Tony, you see, is no stranger to being co-opted in an erotic context. In fact, he’s even had a brush (albeit by proxy) with the frightening vagueness of obscenity law in the past.
Watch the back story here….
The Infamous “Act Of Intercourse”
Back in 2009, a man named Andrew Holland was charged with two counts of violating the Criminal Justice and Immigration Act of 2008, in connection with two images found on his computer. One image was from the Body Modification Extreme Pain Olympics, while the other depicted “an act of intercourse with a live animal.”
Making matters more bizarre (and for the human involved in the intercourse, presumably), the live animal in question was a tiger.
Or was it?
As it turned out, much to the embarrassment of the authorities who prosecuted Holland, the “tiger” in the image (which was actually a still captured from a video) was, in fact, a man made to look somewhat like a tiger via Photoshop.
In the video from which the still image was taken, at the end of the scene, the man-tiger turns to the camera and says “That’s grrreat!” and “Beats doing Frosties ads for a living.”
Needless to say, the charges against Holland were dropped, because while having sex with a man disguised as a tiger might be a strange way to spend your Friday night, it’s not exactly “an act of intercourse with a live animal.”

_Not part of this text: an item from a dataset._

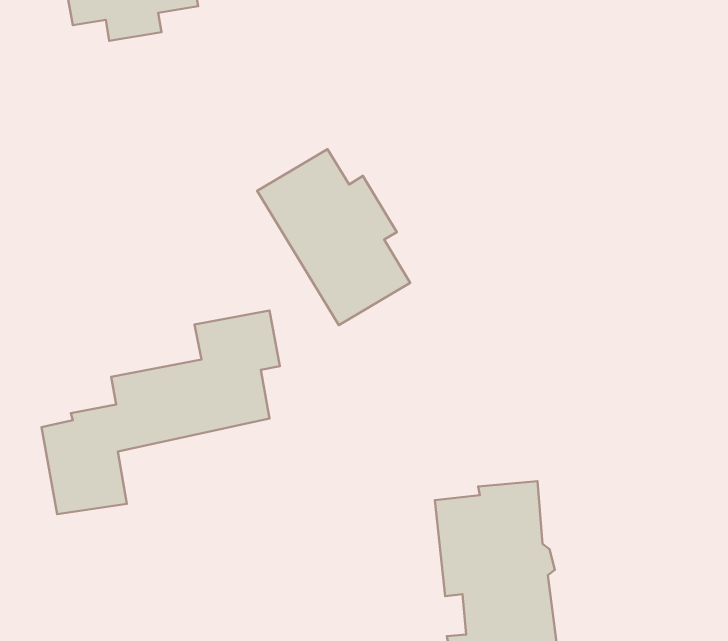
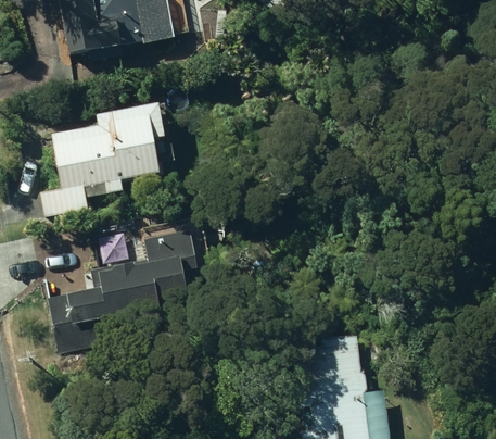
building: none -> [41,100,169,218]
building: [257,149,410,325] -> none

You Can’t Un-Ring That Bell
While Holland being acquitted was a good thing (albeit a thing which came far too late for the incident not to ruin his life), from Tony’s perspective, a perverse seed had been planted in the minds of Internet users. Never again would he be seen as a jovial, if somewhat incongruous, cereal pushing spokes-tiger, because now, like it or not, he was a pornstar by proxy.
While it might not seem like a big deal to you or me for a fictitious tiger’s family-friendly brand to be sullied in this way, it’s easy for us to say, because none of us is a fictitious tiger.
Plus, we can’t know for sure what Tony’s future holds. What if his frosted flaky bosses decide Tony’s image has been so tarnished by the UK incident they decide to have a cartoon squirrel take over for him? We’ve all heard how hard it is for ex-pornstars to find mainstream jobs after the end of their performing career; just imagine how hard it would be for someone who is already a mainstream star to recover from being associated with “extreme” porn!
I’ll bet this is why Tony is so concerned with being tweeted furry porn; sure, he doesn’t want his fans to be exposed to the stuff, but more than that, he’s worried he’ll accidentally ‘favorite’ something which leads to being handed a pink slip, followed by a life of pain in which he struggles to find acting work, at best making a cameo appearance in a future reboot of “The Jungle Book.”
Has The Die Already Been Cast?
While Tony has now blocked quite a lot of his followers over the NSFW tweets he had been receiving, the damage may already be done, in part because Tony was an object of furry lust long before Twitter was a thing.
Honestly, I feel bad for Tony – and I’m sorry I don’t have better words with which to console him, or at least better advice for how to approach his post-porn-sullied life.
Oh well; if all else fails, he can always find God and hopefully even earn a few bones (frosted or otherwise) preaching about the perils of porn.